-- Material supplied follows --

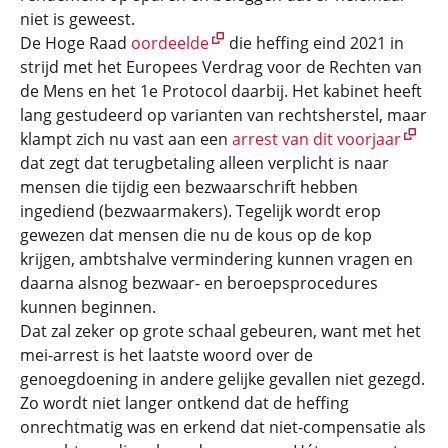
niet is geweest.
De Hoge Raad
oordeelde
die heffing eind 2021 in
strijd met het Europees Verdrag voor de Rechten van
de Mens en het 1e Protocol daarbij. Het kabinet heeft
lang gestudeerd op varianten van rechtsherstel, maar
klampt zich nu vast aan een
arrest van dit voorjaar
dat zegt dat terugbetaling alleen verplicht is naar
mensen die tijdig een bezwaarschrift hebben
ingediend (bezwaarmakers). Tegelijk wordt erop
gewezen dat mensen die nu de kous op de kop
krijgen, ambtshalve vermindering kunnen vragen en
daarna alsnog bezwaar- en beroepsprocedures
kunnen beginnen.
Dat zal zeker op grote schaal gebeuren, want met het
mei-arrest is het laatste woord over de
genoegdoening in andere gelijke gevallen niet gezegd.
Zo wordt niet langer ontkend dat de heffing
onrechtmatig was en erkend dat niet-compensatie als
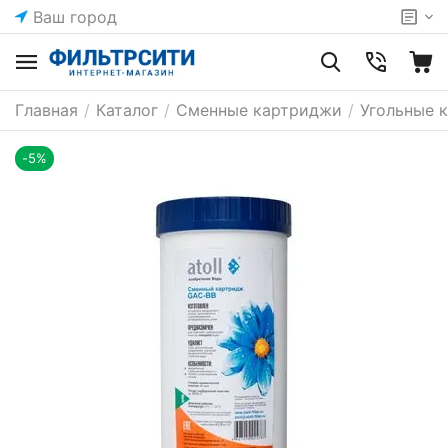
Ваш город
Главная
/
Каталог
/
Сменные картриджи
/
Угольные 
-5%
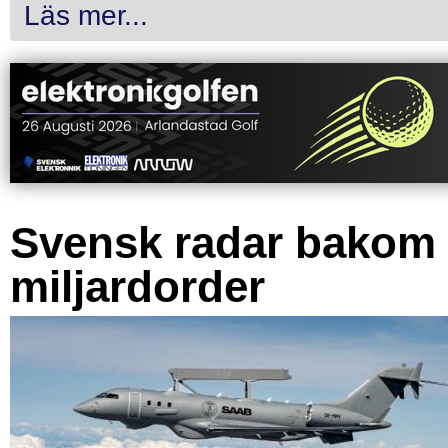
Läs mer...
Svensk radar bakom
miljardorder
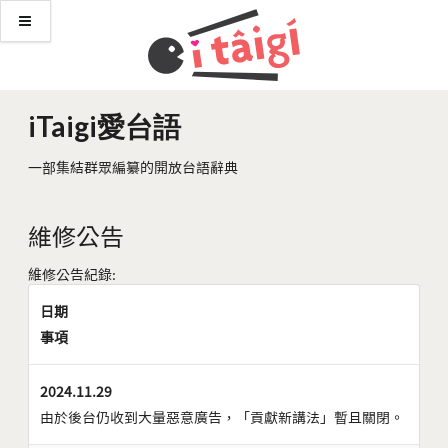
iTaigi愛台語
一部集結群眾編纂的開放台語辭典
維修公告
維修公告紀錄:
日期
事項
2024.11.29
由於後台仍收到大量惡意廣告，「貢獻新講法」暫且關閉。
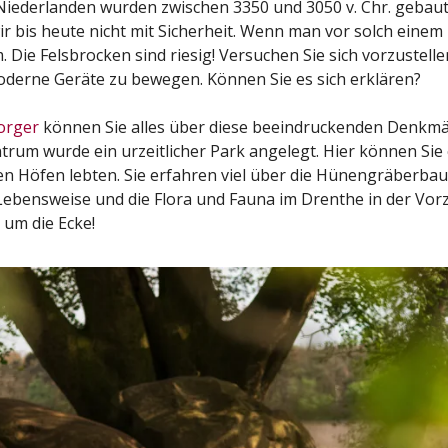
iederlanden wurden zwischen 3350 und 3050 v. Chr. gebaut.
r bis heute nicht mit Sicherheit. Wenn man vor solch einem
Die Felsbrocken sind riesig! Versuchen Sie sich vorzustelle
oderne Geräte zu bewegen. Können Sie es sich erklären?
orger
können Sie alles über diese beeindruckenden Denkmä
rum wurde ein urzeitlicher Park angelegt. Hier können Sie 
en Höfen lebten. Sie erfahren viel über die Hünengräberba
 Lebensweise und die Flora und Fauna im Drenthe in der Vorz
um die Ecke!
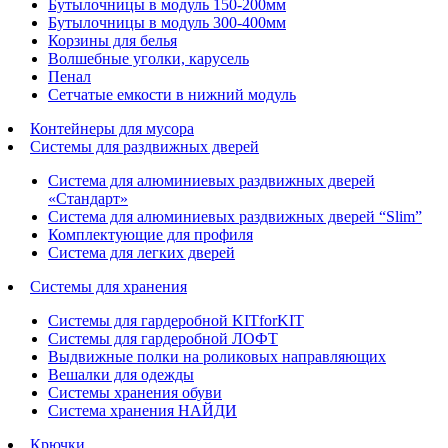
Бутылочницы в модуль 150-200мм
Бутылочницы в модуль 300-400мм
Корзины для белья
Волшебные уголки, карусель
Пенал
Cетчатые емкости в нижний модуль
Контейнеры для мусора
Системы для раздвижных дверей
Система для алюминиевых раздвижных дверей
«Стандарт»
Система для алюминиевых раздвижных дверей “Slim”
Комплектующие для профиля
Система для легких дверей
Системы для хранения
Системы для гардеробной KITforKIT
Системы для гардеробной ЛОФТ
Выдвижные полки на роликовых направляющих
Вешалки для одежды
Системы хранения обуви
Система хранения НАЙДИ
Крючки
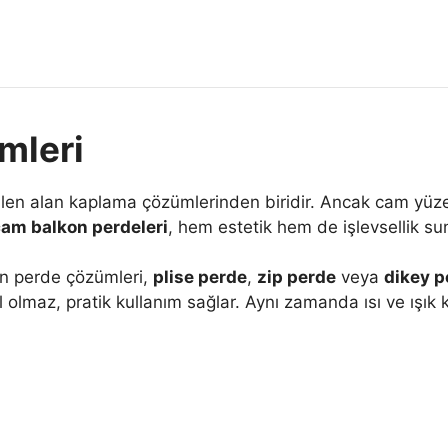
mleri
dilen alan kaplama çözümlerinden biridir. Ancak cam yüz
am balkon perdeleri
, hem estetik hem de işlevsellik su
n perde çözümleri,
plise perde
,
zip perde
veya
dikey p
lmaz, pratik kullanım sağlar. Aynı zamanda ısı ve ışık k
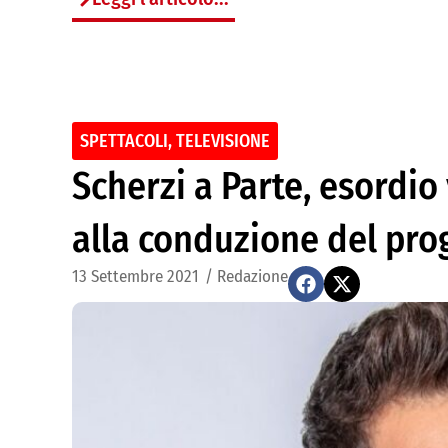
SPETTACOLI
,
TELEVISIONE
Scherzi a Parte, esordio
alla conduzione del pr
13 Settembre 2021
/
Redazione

-- Material supplied concluded --
-- Material supplied follows --

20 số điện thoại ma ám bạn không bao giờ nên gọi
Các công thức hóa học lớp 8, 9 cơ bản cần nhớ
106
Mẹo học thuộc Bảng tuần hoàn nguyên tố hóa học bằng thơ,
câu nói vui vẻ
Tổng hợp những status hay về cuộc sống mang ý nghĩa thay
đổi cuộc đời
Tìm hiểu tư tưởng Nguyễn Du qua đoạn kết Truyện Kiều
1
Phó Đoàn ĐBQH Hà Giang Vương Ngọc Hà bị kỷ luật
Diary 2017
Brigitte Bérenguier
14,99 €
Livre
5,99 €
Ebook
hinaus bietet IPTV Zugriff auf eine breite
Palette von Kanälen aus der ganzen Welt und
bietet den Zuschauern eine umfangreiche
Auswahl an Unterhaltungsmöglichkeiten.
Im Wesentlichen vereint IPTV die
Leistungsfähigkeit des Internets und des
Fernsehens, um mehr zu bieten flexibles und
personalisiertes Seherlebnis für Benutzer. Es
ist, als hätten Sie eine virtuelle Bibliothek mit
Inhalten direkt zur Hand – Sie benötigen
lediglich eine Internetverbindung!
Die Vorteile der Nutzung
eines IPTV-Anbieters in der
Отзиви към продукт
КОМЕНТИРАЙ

-- Material supplied concluded --
-- Material supplied follows --

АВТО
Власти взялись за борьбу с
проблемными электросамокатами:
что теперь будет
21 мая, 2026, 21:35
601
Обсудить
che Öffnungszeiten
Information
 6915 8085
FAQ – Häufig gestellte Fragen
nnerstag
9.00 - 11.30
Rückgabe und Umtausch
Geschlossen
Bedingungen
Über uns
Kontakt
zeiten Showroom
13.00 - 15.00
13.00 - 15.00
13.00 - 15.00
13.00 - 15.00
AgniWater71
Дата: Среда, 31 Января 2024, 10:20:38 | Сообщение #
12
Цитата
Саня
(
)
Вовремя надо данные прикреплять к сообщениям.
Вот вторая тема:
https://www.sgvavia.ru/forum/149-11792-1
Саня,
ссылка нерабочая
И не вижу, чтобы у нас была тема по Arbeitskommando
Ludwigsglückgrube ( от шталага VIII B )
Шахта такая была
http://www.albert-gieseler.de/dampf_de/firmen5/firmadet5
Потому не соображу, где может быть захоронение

-- Material supplied concluded --

* _About this task_: Copy out, from the listing above, every line that contains the string "niet".

* _Output for this exercise_:
niet is geweest.
genoegdoening in andere gelijke gevallen niet gezegd.
Zo wordt niet langer ontkend dat de heffing
onrechtmatig was en erkend dat niet-compensatie als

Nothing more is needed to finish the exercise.